EĞİTİMDE ŞİDDET MODELİ

Abone Ol

Bursa'nın Yıldırım İlçesi'ndeki Mahmut Celalettin Ökten İmam Hatip Ortaokulu Müdürü Ergin Kaya Kırbıyık'ın, okul müdür yardımcısı kadın öğretmene ait odaya kapıyı kırarak girmesi ve zorla odanın boşaltılması ile açıkça suç işlemiştir. Diğer yandan ülkemizde eğitimin geldiği son noktayı göstermesi açısından dikkate değer niteliktedir.

Kapının kırılarak içeri girilmesindeki asıl neden, kadın müdür yardımcısının türban takmıyor olması. Kırbıyık bu olaydan önce de “Okulda başı açık kız öğrenci istemiyorum” demiş ve bu söyleminden ötürü hakkında suç duyurusunda bulunulduğunu yazıyor gazeteler. Hal böyleyken bu müdür, kapıyı kırma gücünü nereden alıyor?
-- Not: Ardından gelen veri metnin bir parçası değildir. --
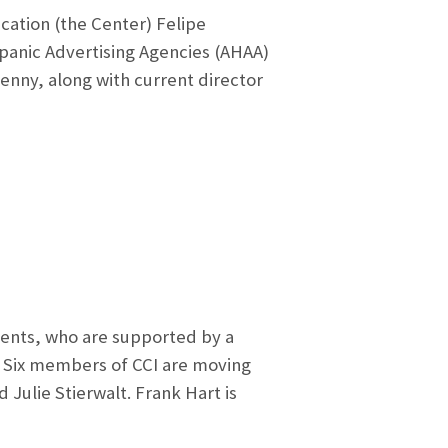
ation (the Center) Felipe
spanic Advertising Agencies (AHAA)
zenny, along with current director
ents, who are supported by a
. Six members of CCI are moving
Julie Stierwalt. Frank Hart is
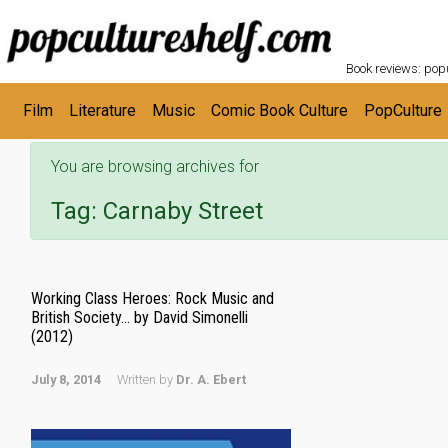
POPC
Skip to main content
Book reviews: popu
Film
Literature
Music
Comic Book Culture
PopCulture
You are browsing archives for
Tag:
Carnaby Street
Working Class Heroes: Rock Music and
British Society… by David Simonelli
(2012)
July 8, 2014
Written by
Dr. A. Ebert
Müdür bu eylemi ile açığa alındı. Ancak açığa almanın caydırıcı bir sonuç olmayacağını, çünkü yakın zamanda benzeri yeni eylemlerle açıkça göreceğiz.

Müdürün yardımcısına yaklaşık bir yıldır mobbing (yıpratma ve yıldırma) uyguladığı haberlerini alıyoruz. Oysa iktidar bütün okulları imam hatipleştirmek için büyük gayret sarfediyor. Müdürün eylemi mevcut eğitim sisteminin dışa vurumundan öte bir şey değildir.

Türban geçmişte sözde bir masumiyetin simgesi idi. Ancak geçmişte türban takan hiçbir kadına böylesine kaba ve fiili bir şiddet hiçbir zaman kullanılmadı. Bugün bir kadın öğretmene neden türban takmıyorsun diye yapılan şiddet uygulaması, çarpıcı bir örnek oluşturmaktadır.

Müdürün şu sözleri eylem ve zihniyetini açıkça perçinlemektedir; “Bizler İslam'ın değerlerini savunuyoruz, bu yüzden şort giyen veya başını örtmeyen öğrencilere müdahale ederiz” diyor. Peki sana bu gücü ve yetkiyi kimler veriyor.

Eğitimin kalitesini niteliksizleştiren mevcut iktidar, şiddeti bir model olarak görmektedir. Müdürün eylemi bu zihniyetin yansımasıdır. Hiç düşünülmez mi sen o okulda tüm öğrenci hatta öğretmenlerin rol model aldığı kişisin. Oysa “Balık baştan bozuluyor” Durum aynen hoca, cemaat meselesidir. Müdürün tekmeleyerek kapı kırdığı yerde, öğrenci okulu havaya kaldırır.

Eğitim ve şiddet yan yana gelmeyecek iki zıt sözcük. Ancak müdür şiddetin mimarı. Öğretmen öğrencisini döverse, şiddeti bir çözüm olarak alırsa. Yarın o öğrenci askerde komutan olur seni döğer. Karakolda polis olur seni döğer. Şiddet şiddeti doğurur. Sonuçta şiddet ilkel bir yöntem olup, uygar insanların uygulayacağı bir model olamaz. Çağdaş eğitimde yeri yoktur.

Şiddet öğrencinin veya insanın zihinsel, bedensel, hatta duygusal gelişiminde olumsuz etkiler yaratır. Şiddet ister yöneticiden öğretmene, ister öğretmenden öğrenciye, hatta öğrenciden öğrenciye de olsa hoş görü ile karşılanacak bir durum değildir.

Şiddet sadece okulda değil, ailede ve toplumda da meşruluk kazanırsa işin içinden kökten çıkılamaz. Şiddeti çağrıştıran şu sözler bizim toplumumuza aittir: “Hocanın vurduğu yerde gül biter…Hocası değil mi hem sever, hem döver…Eti senin kemiği benim.” Günümüzde kısmen bu anlayışlar değişse de, toplumsal mayamız bu merkezdedir. Böyle de olsa, yine de bir iyi niyeti ve sonunda eğitimciye duyulan bir güveni  sembolize ediyordu. Bunu iyiye kullanıp iyi yerlere gelemedik. Aksine “vur deyince öldüren” bir konuma evirildik.

Çevremizde gördüğümüz şiddet olayları toplumun derinliklerinde mayalanan şiddet anlayışının tortularıdır. Şiddeti önlemek için İmam Hatip Ortaokulu Müdürü Ergin Kaya Kırbıyık'ın açığa alınması sadece bataklıkta tek tek sivrisinek ayıklamaktır. Eğitimde şiddet bataklığını kurutmadan köklü çözüme olanak var mı?